D’entrée de jeu, le spectateur peut rester déboussolé par le fait que la pièce est jouée en anglais. Après quelques minutes, on apprivoise la situation, tout en étant à la merci de la vue subjective du personnage principal, qui dévoile peu à peu des histoires du passé entremêlées d’un rêve troublant. Il est difficile d’en dire plus sans dévoiler l’intrigue qui se déploie habilement sur un fond dramatique.

Jeu des comédiens

Jouée avec brio par Jack Robitaille (Gaston Talbot) et Sarah Villeneuve-Desjardins (La mère et la préposée), Les 75 minutes de la pièce défilent à bon rythme, sans longueur. Je salue la performance des deux comédiens qui se partagent la scène: Robitaille pour déclamer un texte en anglais, et Villeneuve-Desjardins pour ses talents en chant.

Mise en scène

C’est un univers complexe qui s’offre à l’auditoire, malgré l’apparente simplicité de la pièce. Le chevauchement du présent et de la description du passé et du rêve peuvent dérouter. La lecture proposée par Patric Saucier se matérialise dans une mise en scène qui supporte habilement le discours – un long monologue – du personnage principal. Elle permet à la fois de clarifier les ambiguïtés et dévoiler l’état psychologique du personnage. L’ingénieuse plateforme mobile où se déroule la pièce reprend quelques éléments du texte de Larry Tremblay, notamment les bâtonnets de popsicle géants qui viennent en orner le plancher, ou encore la devanture de la maison familiale où Talbot a grandi.

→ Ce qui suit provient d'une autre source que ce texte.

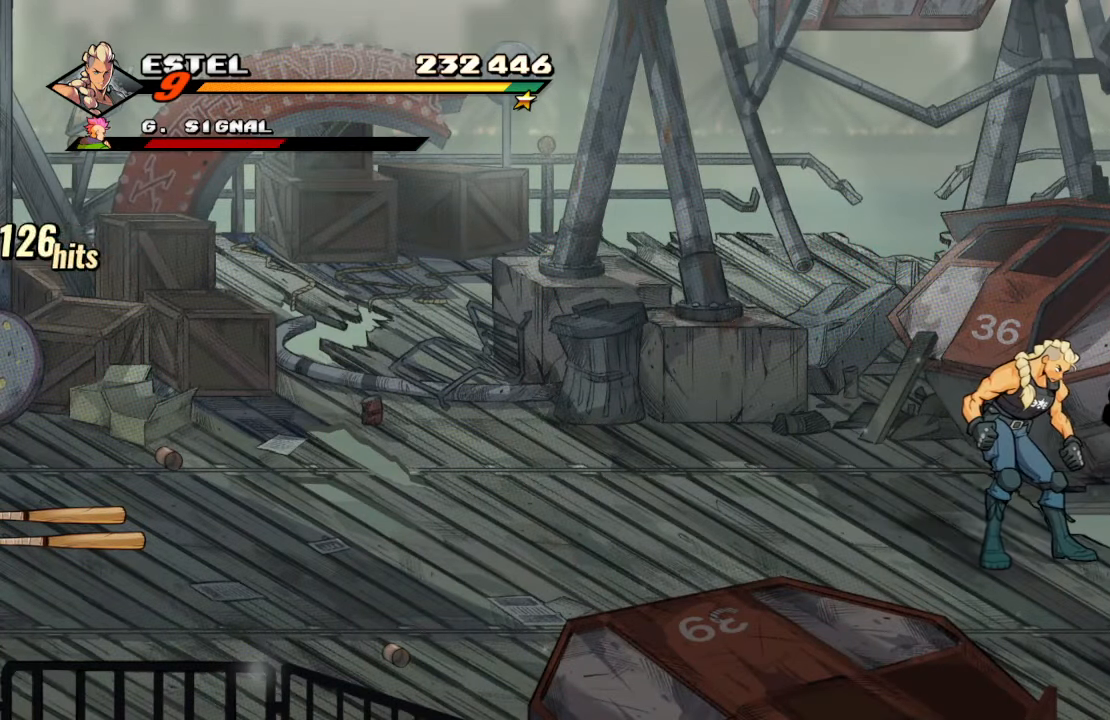
{"buttons": ["DPAD_DOWN", "DPAD_RIGHT"], "left_stick": "center", "right_stick": "center", "events": []}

Regards sur le théâtre de Larry Tremblay

Larry Tremblay est l’un des dramaturges québécois contemporains les plus marquants et les plus récompensés. Sa dernière oeuvre la plus marquante est L’orangeraie, un roman qu’il lui-même écrit et adapté pour le théâtre. The Dragonfly of Chicoutimi a été mis en lecture pour la première fois en 1994. Incarné par le regretté Jean-Louis Millette de 1995 à 1999, peu de comédiens ont porté le rôle de Talbot depuis. La présentation de la pièce au Théâtre de la Bordée démontre l’engagement de l’institution à faire découvrir du théâtre à la fois marquant et singulier, à l’image de l’univers diversifié des œuvres de Tremblay.

Appréciation de la pièce

J’aime le théâtre qui dérange. Celle-ci possède cette qualité de l’inattendu, dans son exploitation du langage. Replacée dans son contexte historique, on peut présumer que l’auteur prend position sur l’identité québécoise et son aliénation vis-à-vis la langue, comme le souligne Marie Labrecque en 1996:  « Construite au fil de digressions, la pièce est douée d’une qualité onirique qui déjoue l’apparente simplicité du propos et de la langue. Baignant dans la nostalgie des choses éteintes, The Dragonfly évoque le cauchemar des peuples minoritaires complexés par leur petitesse, face à la puissance d’autrui. Et, au premier chef, le nôtre…»  Voir, du 18 au 22 avril 1996.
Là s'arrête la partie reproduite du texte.